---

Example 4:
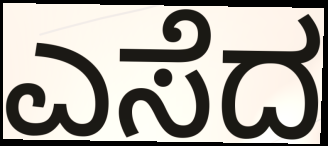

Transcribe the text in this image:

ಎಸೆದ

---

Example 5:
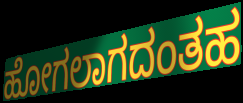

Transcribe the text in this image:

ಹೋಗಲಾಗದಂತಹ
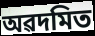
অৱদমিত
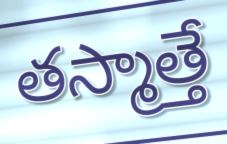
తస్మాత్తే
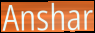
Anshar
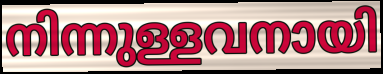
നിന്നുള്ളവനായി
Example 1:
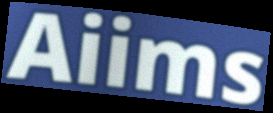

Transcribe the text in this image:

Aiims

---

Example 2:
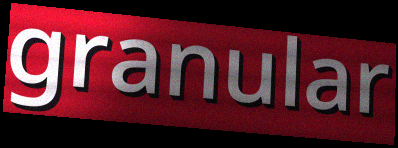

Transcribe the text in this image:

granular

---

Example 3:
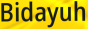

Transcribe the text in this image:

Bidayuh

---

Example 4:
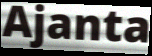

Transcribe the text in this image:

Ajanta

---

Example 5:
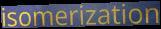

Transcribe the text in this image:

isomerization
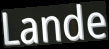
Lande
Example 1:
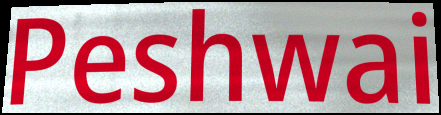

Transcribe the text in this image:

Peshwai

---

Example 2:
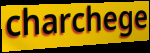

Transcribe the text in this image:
──────────
Return every line of the records above unchanged, omitting the pictures from your answer.

Written response:
---

Example 4:

Transcribe the text in this image:

ಎಸೆದ

---

Example 5:

Transcribe the text in this image:

ಹೋಗಲಾಗದಂತಹ
অৱদমিত
తస్మాత్తే
Anshar
നിന്നുള്ളവനായി
Example 1:

Transcribe the text in this image:

Aiims

---

Example 2:

Transcribe the text in this image:

granular

---

Example 3:

Transcribe the text in this image:

Bidayuh

---

Example 4:

Transcribe the text in this image:

Ajanta

---

Example 5:

Transcribe the text in this image:

isomerization
Lande
Example 1:

Transcribe the text in this image:

Peshwai

---

Example 2:

Transcribe the text in this image:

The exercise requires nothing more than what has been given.